Markov Chain Convergence in Python
When does a Markov Chain ‘forget’ its starting point?
There are two direct benefits to training a Markov Chain on data. You can:
Analyze the structure of the model to understand the qualities of the data.
Generate new data that is very similar to the training data.
The focus of this article series is more the second point, but the first can help with the second. Trying to generate data raises some questions.
How do you know if the data generated actually is a reasonable facsimile of the training data?
Are there any inputs to the process, other than the training data, that could influence whether that generated data is a reasonable facsimile?
Much like with sampling in the field of statistics, how do you know when you have enough data from a Markov Chain?
Prev: Markov Chains with NetworkX and PyDTMC
Generating data from a Markov Chain requires an initial state to begin the process, and a random number each time we take a step. To cover these questions we will:
Create runs of output data. These are sequences of states.
Analyze the probability distribution of the states in those runs.
Make analysis repeatable by controlling random numbers via seeds.
Examine sensitivity of the runs to the choice of seed used.
Use all the possible initial states as initial states.

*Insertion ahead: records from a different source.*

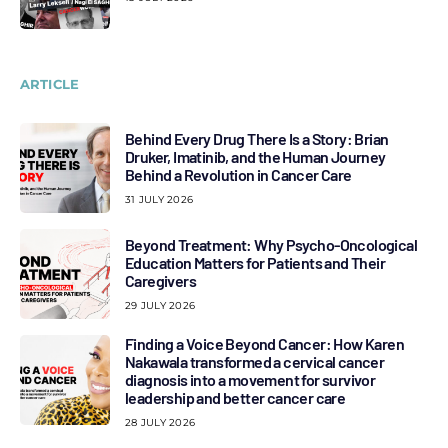
ARTICLE
Behind Every Drug There Is a Story: Brian
Druker, Imatinib, and the Human Journey
Behind a Revolution in Cancer Care
31 JULY 2026
Beyond Treatment: Why Psycho-Oncological
Education Matters for Patients and Their
Caregivers
29 JULY 2026
Finding a Voice Beyond Cancer: How Karen
Nakawala transformed a cervical cancer
diagnosis into a movement for survivor
leadership and better cancer care
28 JULY 2026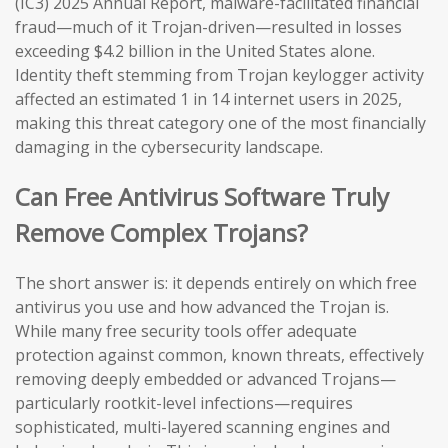
(IC3) 2025 Annual Report, malware-facilitated financial
fraud—much of it Trojan-driven—resulted in losses
exceeding $4.2 billion in the United States alone.
Identity theft stemming from Trojan keylogger activity
affected an estimated 1 in 14 internet users in 2025,
making this threat category one of the most financially
damaging in the cybersecurity landscape.
Can Free Antivirus Software Truly
Remove Complex Trojans?
The short answer is: it depends entirely on which free
antivirus you use and how advanced the Trojan is.
While many free security tools offer adequate
protection against common, known threats, effectively
removing deeply embedded or advanced Trojans—
particularly rootkit-level infections—requires
sophisticated, multi-layered scanning engines and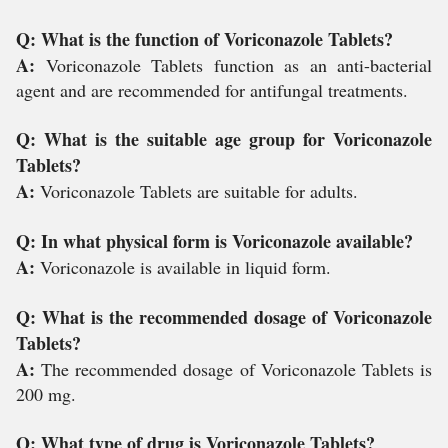
Q: What is the function of Voriconazole Tablets?
A:
Voriconazole Tablets function as an anti-bacterial
agent and are recommended for antifungal treatments.
Q: What is the suitable age group for Voriconazole
Tablets?
A:
Voriconazole Tablets are suitable for adults.
Q: In what physical form is Voriconazole available?
A:
Voriconazole is available in liquid form.
Q: What is the recommended dosage of Voriconazole
Tablets?
A:
The recommended dosage of Voriconazole Tablets is
200 mg.
Q: What type of drug is Voriconazole Tablets?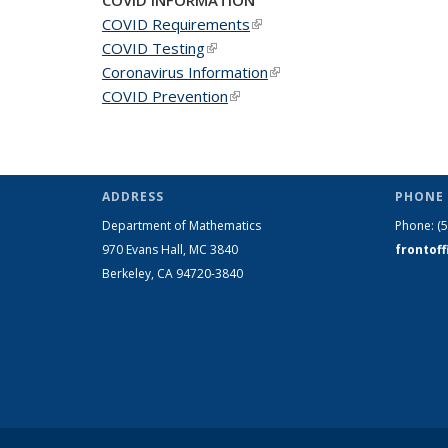
COVID Requirements
(link is external)
COVID Testing
(link is external)
Coronavirus Information
(link is external)
COVID Prevention
(link is external)
ADDRESS
PHONE 
Department of Mathematics
Phone:
(
970 Evans Hall, MC
3840
frontof
Berkeley, CA 94720-
3840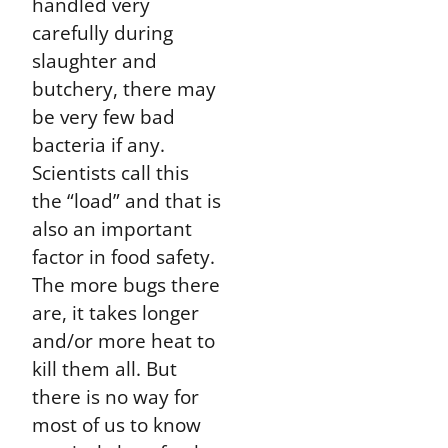
handled very
carefully during
slaughter and
butchery, there may
be very few bad
bacteria if any.
Scientists call this
the “load” and that is
also an important
factor in food safety.
The more bugs there
are, it takes longer
and/or more heat to
kill them all. But
there is no way for
most of us to know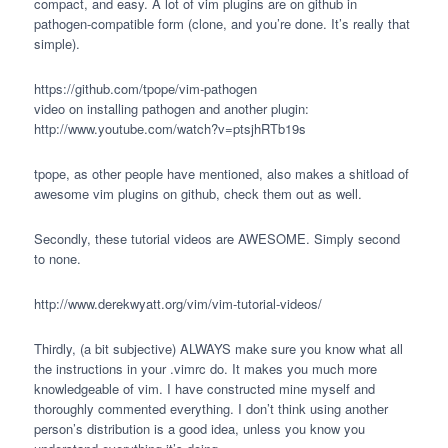
compact, and easy. A lot of vim plugins are on github in
pathogen-compatible form (clone, and you’re done. It’s really that
simple).
https://github.com/tpope/vim-pathogen
video on installing pathogen and another plugin:
http://www.youtube.com/watch?v=ptsjhRTb19s
tpope, as other people have mentioned, also makes a shitload of
awesome vim plugins on github, check them out as well.
Secondly, these tutorial videos are
AWESOME
. Simply second
to none.
http://www.derekwyatt.org/vim/vim-tutorial-videos/
Thirdly, (a bit subjective)
ALWAYS
make sure you know what all
the instructions in your .vimrc do. It makes you much more
knowledgeable of vim. I have constructed mine myself and
thoroughly commented everything. I don’t think using another
person’s distribution is a good idea, unless you know you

Assess how long it takes the model to “forget” the state it started with when generating output. We want it to forget because the choice of initial state is somewhat — later we’ll get into why I said “somewhat” — arbitrary, and we don’t want to wire a persistent bias into the generated data.
Some of this can be examined empirically by doing data-generation experiments and analyzing the results. Some can be estimated analytically via known techniques for Markov Chains.
We’ll be doing both. The empirical can help explain the purpose of the analytical.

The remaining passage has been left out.